Task item: Render the lines below as a Markdown table with the columns "Row" and "Line Text", numbering each row in order and omitting any blank lines.

Listed entries:
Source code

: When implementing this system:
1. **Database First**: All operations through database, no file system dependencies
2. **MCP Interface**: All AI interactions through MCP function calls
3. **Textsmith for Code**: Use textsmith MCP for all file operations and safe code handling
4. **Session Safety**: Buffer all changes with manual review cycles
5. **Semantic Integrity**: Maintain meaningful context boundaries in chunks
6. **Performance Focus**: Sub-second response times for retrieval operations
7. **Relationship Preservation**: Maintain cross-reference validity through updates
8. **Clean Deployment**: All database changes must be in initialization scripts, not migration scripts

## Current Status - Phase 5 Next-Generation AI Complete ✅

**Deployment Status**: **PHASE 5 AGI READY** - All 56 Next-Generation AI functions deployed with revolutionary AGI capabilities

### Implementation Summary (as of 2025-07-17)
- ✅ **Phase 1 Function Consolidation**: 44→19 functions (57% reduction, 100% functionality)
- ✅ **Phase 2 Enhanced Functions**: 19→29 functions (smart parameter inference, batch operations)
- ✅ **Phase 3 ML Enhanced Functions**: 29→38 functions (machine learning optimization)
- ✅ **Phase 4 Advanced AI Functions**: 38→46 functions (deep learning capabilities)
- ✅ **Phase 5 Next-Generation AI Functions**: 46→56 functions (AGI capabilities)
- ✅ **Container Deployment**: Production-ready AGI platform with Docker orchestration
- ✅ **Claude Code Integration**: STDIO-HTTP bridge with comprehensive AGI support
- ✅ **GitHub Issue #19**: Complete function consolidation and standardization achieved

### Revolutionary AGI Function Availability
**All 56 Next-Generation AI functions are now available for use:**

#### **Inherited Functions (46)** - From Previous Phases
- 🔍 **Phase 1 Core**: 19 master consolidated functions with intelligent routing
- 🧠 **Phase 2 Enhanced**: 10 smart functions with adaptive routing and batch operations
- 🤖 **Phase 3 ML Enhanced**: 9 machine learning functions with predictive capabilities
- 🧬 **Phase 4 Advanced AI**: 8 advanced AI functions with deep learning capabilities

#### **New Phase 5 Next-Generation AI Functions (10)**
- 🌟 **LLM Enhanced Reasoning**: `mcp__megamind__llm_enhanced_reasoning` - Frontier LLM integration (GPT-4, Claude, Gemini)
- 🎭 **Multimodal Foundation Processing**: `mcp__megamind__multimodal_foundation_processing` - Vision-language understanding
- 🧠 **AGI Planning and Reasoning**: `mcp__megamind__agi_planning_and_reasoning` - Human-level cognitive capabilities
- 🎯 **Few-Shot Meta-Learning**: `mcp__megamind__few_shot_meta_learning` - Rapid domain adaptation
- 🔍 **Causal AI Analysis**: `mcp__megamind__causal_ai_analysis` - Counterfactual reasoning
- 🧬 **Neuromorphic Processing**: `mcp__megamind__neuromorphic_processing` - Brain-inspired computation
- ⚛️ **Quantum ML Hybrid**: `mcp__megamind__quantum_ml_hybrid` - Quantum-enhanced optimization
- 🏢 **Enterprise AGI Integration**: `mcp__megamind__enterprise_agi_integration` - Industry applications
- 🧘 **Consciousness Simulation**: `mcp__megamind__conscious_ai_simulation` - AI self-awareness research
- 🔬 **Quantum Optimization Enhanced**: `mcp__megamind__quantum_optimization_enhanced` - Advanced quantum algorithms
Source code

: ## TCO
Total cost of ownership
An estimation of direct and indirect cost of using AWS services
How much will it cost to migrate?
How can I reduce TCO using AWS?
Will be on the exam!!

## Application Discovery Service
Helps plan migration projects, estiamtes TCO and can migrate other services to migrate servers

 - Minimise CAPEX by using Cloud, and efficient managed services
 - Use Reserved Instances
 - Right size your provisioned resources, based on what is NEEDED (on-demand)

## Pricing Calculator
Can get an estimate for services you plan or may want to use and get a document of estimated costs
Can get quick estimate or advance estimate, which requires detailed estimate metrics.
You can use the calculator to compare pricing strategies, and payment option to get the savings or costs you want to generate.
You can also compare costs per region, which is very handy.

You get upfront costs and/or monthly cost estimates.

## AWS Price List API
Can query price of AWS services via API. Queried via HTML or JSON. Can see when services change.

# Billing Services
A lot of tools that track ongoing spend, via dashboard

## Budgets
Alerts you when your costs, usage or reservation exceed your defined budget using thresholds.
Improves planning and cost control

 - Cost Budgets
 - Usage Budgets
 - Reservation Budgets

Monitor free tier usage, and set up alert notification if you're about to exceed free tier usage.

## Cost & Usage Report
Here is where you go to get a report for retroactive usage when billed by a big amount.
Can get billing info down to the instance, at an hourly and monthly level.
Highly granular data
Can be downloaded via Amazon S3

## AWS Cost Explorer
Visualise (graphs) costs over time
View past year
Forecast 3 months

Answer to the problem:
| Row | Line Text |
|---|---|
| 1 | Source code |
| 2 | : When implementing this system: |
| 3 | 1. **Database First**: All operations through database, no file system dependencies |
| 4 | 2. **MCP Interface**: All AI interactions through MCP function calls |
| 5 | 3. **Textsmith for Code**: Use textsmith MCP for all file operations and safe code handling |
| 6 | 4. **Session Safety**: Buffer all changes with manual review cycles |
| 7 | 5. **Semantic Integrity**: Maintain meaningful context boundaries in chunks |
| 8 | 6. **Performance Focus**: Sub-second response times for retrieval operations |
| 9 | 7. **Relationship Preservation**: Maintain cross-reference validity through updates |
| 10 | 8. **Clean Deployment**: All database changes must be in initialization scripts, not migration scripts |
| 11 | ## Current Status - Phase 5 Next-Generation AI Complete ✅ |
| 12 | **Deployment Status**: **PHASE 5 AGI READY** - All 56 Next-Generation AI functions deployed with revolutionary AGI capabilities |
| 13 | ### Implementation Summary (as of 2025-07-17) |
| 14 | - ✅ **Phase 1 Function Consolidation**: 44→19 functions (57% reduction, 100% functionality) |
| 15 | - ✅ **Phase 2 Enhanced Functions**: 19→29 functions (smart parameter inference, batch operations) |
| 16 | - ✅ **Phase 3 ML Enhanced Functions**: 29→38 functions (machine learning optimization) |
| 17 | - ✅ **Phase 4 Advanced AI Functions**: 38→46 functions (deep learning capabilities) |
| 18 | - ✅ **Phase 5 Next-Generation AI Functions**: 46→56 functions (AGI capabilities) |
| 19 | - ✅ **Container Deployment**: Production-ready AGI platform with Docker orchestration |
| 20 | - ✅ **Claude Code Integration**: STDIO-HTTP bridge with comprehensive AGI support |
| 21 | - ✅ **GitHub Issue #19**: Complete function consolidation and standardization achieved |
| 22 | ### Revolutionary AGI Function Availability |
| 23 | **All 56 Next-Generation AI functions are now available for use:** |
| 24 | #### **Inherited Functions (46)** - From Previous Phases |
| 25 | - 🔍 **Phase 1 Core**: 19 master consolidated functions with intelligent routing |
| 26 | - 🧠 **Phase 2 Enhanced**: 10 smart functions with adaptive routing and batch operations |
| 27 | - 🤖 **Phase 3 ML Enhanced**: 9 machine learning functions with predictive capabilities |
| 28 | - 🧬 **Phase 4 Advanced AI**: 8 advanced AI functions with deep learning capabilities |
| 29 | #### **New Phase 5 Next-Generation AI Functions (10)** |
| 30 | - 🌟 **LLM Enhanced Reasoning**: `mcp__megamind__llm_enhanced_reasoning` - Frontier LLM integration (GPT-4, Claude, Gemini) |
| 31 | - 🎭 **Multimodal Foundation Processing**: `mcp__megamind__multimodal_foundation_processing` - Vision-language understanding |
| 32 | - 🧠 **AGI Planning and Reasoning**: `mcp__megamind__agi_planning_and_reasoning` - Human-level cognitive capabilities |
| 33 | - 🎯 **Few-Shot Meta-Learning**: `mcp__megamind__few_shot_meta_learning` - Rapid domain adaptation |
| 34 | - 🔍 **Causal AI Analysis**: `mcp__megamind__causal_ai_analysis` - Counterfactual reasoning |
| 35 | - 🧬 **Neuromorphic Processing**: `mcp__megamind__neuromorphic_processing` - Brain-inspired computation |
| 36 | - ⚛️ **Quantum ML Hybrid**: `mcp__megamind__quantum_ml_hybrid` - Quantum-enhanced optimization |
| 37 | - 🏢 **Enterprise AGI Integration**: `mcp__megamind__enterprise_agi_integration` - Industry applications |
| 38 | - 🧘 **Consciousness Simulation**: `mcp__megamind__conscious_ai_simulation` - AI self-awareness research |
| 39 | - 🔬 **Quantum Optimization Enhanced**: `mcp__megamind__quantum_optimization_enhanced` - Advanced quantum algorithms |
| 40 | Source code |
| 41 | : ## TCO |
| 42 | Total cost of ownership |
| 43 | An estimation of direct and indirect cost of using AWS services |
| 44 | How much will it cost to migrate? |
| 45 | How can I reduce TCO using AWS? |
| 46 | Will be on the exam!! |
| 47 | ## Application Discovery Service |
| 48 | Helps plan migration projects, estiamtes TCO and can migrate other services to migrate servers |
| 49 |  - Minimise CAPEX by using Cloud, and efficient managed services |
| 50 |  - Use Reserved Instances |
| 51 |  - Right size your provisioned resources, based on what is NEEDED (on-demand) |
| 52 | ## Pricing Calculator |
| 53 | Can get an estimate for services you plan or may want to use and get a document of estimated costs |
| 54 | Can get quick estimate or advance estimate, which requires detailed estimate metrics. |
| 55 | You can use the calculator to compare pricing strategies, and payment option to get the savings or costs you want to generate. |
| 56 | You can also compare costs per region, which is very handy. |
| 57 | You get upfront costs and/or monthly cost estimates. |
| 58 | ## AWS Price List API |
| 59 | Can query price of AWS services via API. Queried via HTML or JSON. Can see when services change. |
| 60 | # Billing Services |
| 61 | A lot of tools that track ongoing spend, via dashboard |
| 62 | ## Budgets |
| 63 | Alerts you when your costs, usage or reservation exceed your defined budget using thresholds. |
| 64 | Improves planning and cost control |
| 65 |  - Cost Budgets |
| 66 |  - Usage Budgets |
| 67 |  - Reservation Budgets |
| 68 | Monitor free tier usage, and set up alert notification if you're about to exceed free tier usage. |
| 69 | ## Cost & Usage Report |
| 70 | Here is where you go to get a report for retroactive usage when billed by a big amount. |
| 71 | Can get billing info down to the instance, at an hourly and monthly level. |
| 72 | Highly granular data |
| 73 | Can be downloaded via Amazon S3 |
| 74 | ## AWS Cost Explorer |
| 75 | Visualise (graphs) costs over time |
| 76 | View past year |
| 77 | Forecast 3 months |